Sacred rules, secular revelations:the conceptions of rights in pre-modern Europe
Taliadoros, Jason
Sortuz: Oñati journal of emergent socio-legal studies, vol. 3, no. 2 (2009)
Abstract: This paper is an attempt to reflect on the methodological approaches that I bring to ‘reading law’ in my current project on understandings of individual rights in the legal and theological texts of the twelfth- and early thirteenth-century Middle Ages, entitled ‘Sacred Rules, Secular Revelations: The Conceptions of Rights in Pre-Modern Europe’.
It is first necessary to say something about my own intellectual background, which informs the methodologies that I employ in this research. I am an historian and lawyer. Following my undergraduate training in law and history, I worked as a lawyer in private and in-house roles off and on for more than five years. In one of these ‘off’ periods, I completed my PhD in the discipline of history, although the subject matter of my thesis dealt with legal history, intellectual history, history of law, and the history of ideas. For a time I taught medieval history in Australia and the United States. In a subsequent, but not contiguous, ‘off’ period, I published this PhD thesis as a monograph. My current role is the third ‘off’ period from law practice: I am employed as a post-doctoral research fellow in the discipline of historical studies and as a tutor and lecturer in a faculty of law. The point of this brief biography is to emphasise my approach as that of an historian of law and ideas and of a lawyer, rather than that of a ‘legal historian’, with the narrower connotations that the latter term implies.

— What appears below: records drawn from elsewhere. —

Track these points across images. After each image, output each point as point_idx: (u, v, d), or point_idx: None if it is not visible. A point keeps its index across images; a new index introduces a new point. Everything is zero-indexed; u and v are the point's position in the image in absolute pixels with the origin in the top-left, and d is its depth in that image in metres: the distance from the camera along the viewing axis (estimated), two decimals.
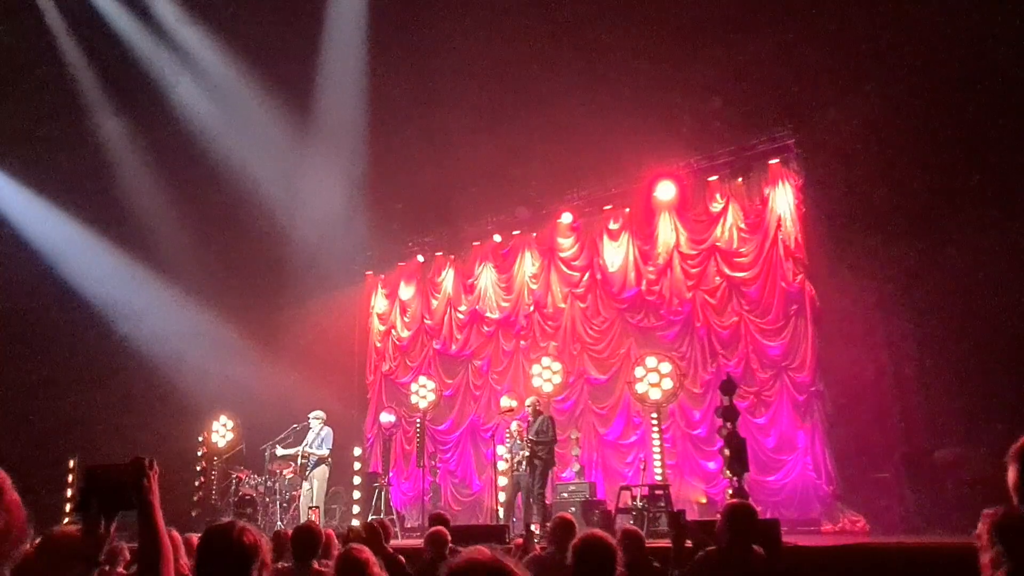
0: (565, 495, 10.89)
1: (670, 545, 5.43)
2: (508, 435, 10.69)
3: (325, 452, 11.30)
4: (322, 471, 11.26)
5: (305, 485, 11.31)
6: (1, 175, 13.11)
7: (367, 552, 3.26)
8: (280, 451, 11.62)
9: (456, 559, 1.72)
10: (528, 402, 10.45)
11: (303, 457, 11.35)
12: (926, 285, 9.54)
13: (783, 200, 11.34)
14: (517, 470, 9.98)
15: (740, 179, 11.85)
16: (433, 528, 6.03)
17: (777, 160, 11.44)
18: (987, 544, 2.49)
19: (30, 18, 12.39)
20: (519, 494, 10.00)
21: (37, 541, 2.32)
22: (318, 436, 11.39)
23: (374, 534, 4.30)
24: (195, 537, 2.88)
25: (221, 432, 13.82)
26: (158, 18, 12.75)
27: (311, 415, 11.61)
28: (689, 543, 4.45)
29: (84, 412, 12.41)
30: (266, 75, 12.72)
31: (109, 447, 11.59)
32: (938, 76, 9.39)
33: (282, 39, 12.54)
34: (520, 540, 7.52)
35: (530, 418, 10.07)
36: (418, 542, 8.12)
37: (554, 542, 5.32)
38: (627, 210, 12.98)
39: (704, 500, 11.11)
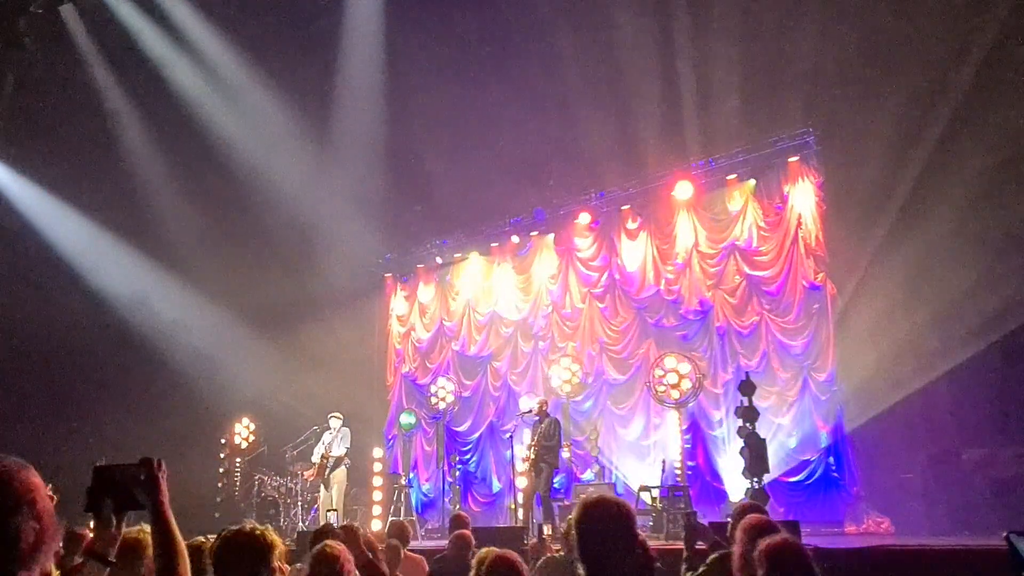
0: (584, 496, 10.82)
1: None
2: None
3: (343, 451, 11.37)
4: (341, 473, 11.31)
5: (324, 492, 11.35)
6: (26, 181, 13.30)
7: (341, 548, 3.18)
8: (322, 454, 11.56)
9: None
10: (535, 403, 10.41)
11: (324, 459, 11.40)
12: (950, 282, 9.36)
13: (803, 198, 11.20)
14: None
15: (753, 181, 11.72)
16: (457, 531, 6.09)
17: (797, 158, 11.30)
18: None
19: (60, 38, 12.58)
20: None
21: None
22: (336, 436, 11.46)
23: (351, 535, 4.26)
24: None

The project ‘Sacred Rules, Secular Revelations’ aims to explore the interaction between law and theology during the so-called ‘twelfth-century renaissance’, the period between approximately 1050 and 1250 when Western Europe experienced an intellectual, cultural, and social transformation that scholars liken to the later Italian Renaissance. It will focus particularly on perceptions of what we today might call ‘individual human rights’, but what medievals called something else, in the texts of lawyers and theologians of the twelfth and thirteenth centuries.